◆ What to work on
1. Can you reproduce the passage of the jets email from "New jets should" up to and including "witness out."?
2. Could you condense the paragraph of the jets email that begins "A simple jet would be something" into a short bulleted list that keeps its main facts?

◆ Document text

2022-03-06 Thread Billy Tetrud via bitcoin-dev
> Are new jets consensus critical?
> Do I need to debate `LOT` *again* if I want to propose a new jet?

New jets should never need a consensus change. A jet is just an
optimization - a way to both save bytes in transmission as well as save
processing power. Anything that a jet can do can be done with a normal
script. Because of this, a script using a particular jet could be sent to a
node that doesn't support that jet by simply expanding the jet into the
script fragment it represents. The next node that recognizes the jet can
remove the extraneous bytes so extra transmission and processing-time would
only be needed for nodes that don't support that jet. (Note that this
interpretation of a 'jet' is probably slightly different than as described
for simplicity, but the idea is basically the same). Even changing the
weight of a transaction using jets (ie making a script weigh less if it
uses a jet) could be done in a similar way to how segwit separated the
witness out.

> If a new jet is released but nobody else has upgraded, how bad is my
security if I use the new jet?

Security wouldn't be directly affected, only (potentially) cost. If your
security depends on cost (eg if it depends on pre-signed transactions and
is for some reason not easily CPFPable or RBFable), then security might be
affected if the unjetted scripts costs substantially more to mine.

>  I suppose the point would be --- how often *can* we add new jets?

A simple jet would be something that's just added to bitcoin software and
used by nodes that recognize it. This would of course require some debate
and review to add it to bitcoin core or whichever bitcoin software you want
to add it to. However, the idea I proposed in my last email would allow
anyone to add a new jet. Then each node can have their own policy to
determine which jets of the ones registered it wants to keep an index of
and use. On its own, it wouldn't give any processing power optimization,
but it would be able to do the same kind of script compression you're
talking about op_fold allowing. And a list of registered jets could inform
what jets would be worth building an optimized function for. This would
require a consensus change to implement this mechanism, but thereafter any
jet could be registered in userspace.

On Sat, Mar 5, 2022 at 5:02 PM ZmnSCPxj  wrote:

> Good morning Billy,
>
> > It sounds like the primary benefit of op_fold is bandwidth savings.
> Programming as compression. But as you mentioned, any common script could
> be implemented as a Simplicity jet. In a world where Bitcoin implements
> jets, op_fold would really only be useful for scripts that can't use jets,
> which would basically be scripts that aren't very often used. But that
> inherently limits the usefulness of the opcode. So in practice, I think
> it's likely that jets cover the vast majority of use cases that op fold
> would otherwise have.
>
> I suppose the point would be --- how often *can* we add new jets?
> Are new jets consensus critical?

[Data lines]
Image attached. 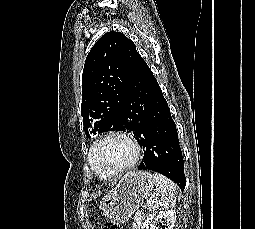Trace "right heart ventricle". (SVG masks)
Instances as JSON below:
<instances>
[{"label":"right heart ventricle","instance_id":"1","mask_svg":"<svg viewBox=\"0 0 255 229\" xmlns=\"http://www.w3.org/2000/svg\"><path fill=\"white\" fill-rule=\"evenodd\" d=\"M88 162L91 169L98 177L102 179H110L113 177V176H109L94 160H92V155L90 153V150L88 153Z\"/></svg>","mask_w":255,"mask_h":229}]
</instances>
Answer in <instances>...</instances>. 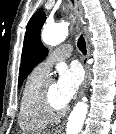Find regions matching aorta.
<instances>
[{
  "label": "aorta",
  "instance_id": "762f6f07",
  "mask_svg": "<svg viewBox=\"0 0 116 134\" xmlns=\"http://www.w3.org/2000/svg\"><path fill=\"white\" fill-rule=\"evenodd\" d=\"M68 36V24L65 22L47 24L42 31V41L50 46H55L63 42ZM87 99L83 98L72 110L67 127L66 134H79L87 115Z\"/></svg>",
  "mask_w": 116,
  "mask_h": 134
}]
</instances>
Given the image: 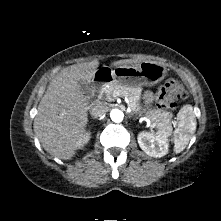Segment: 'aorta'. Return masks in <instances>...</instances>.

◆ Results by task
1.
New jets should never need a consensus change. A jet is just an
optimization - a way to both save bytes in transmission as well as save
processing power. Anything that a jet can do can be done with a normal
script. Because of this, a script using a particular jet could be sent to a
node that doesn't support that jet by simply expanding the jet into the
script fragment it represents. The next node that recognizes the jet can
remove the extraneous bytes so extra transmission and processing-time would
only be needed for nodes that don't support that jet. (Note that this
interpretation of a 'jet' is probably slightly different than as described
for simplicity, but the idea is basically the same). Even changing the
weight of a transaction using jets (ie making a script weigh less if it
uses a jet) could be done in a similar way to how segwit separated the
witness out.

2.
- A simple jet is added to bitcoin software and used by nodes that recognize it. Adding one to Bitcoin Core or other bitcoin software would need debate and review.
- The idea proposed in the writer's last email would let anyone add a new jet. Each node would set its own policy on which registered jets to index and use.
- By itself, this would give no processing-power optimization. It would still allow the same kind of script compression attributed to op_fold.
- A list of registered jets could show which jets are worth building an optimized function for.
- Setting up the mechanism needs a consensus change. After that, any jet could be registered in userspace.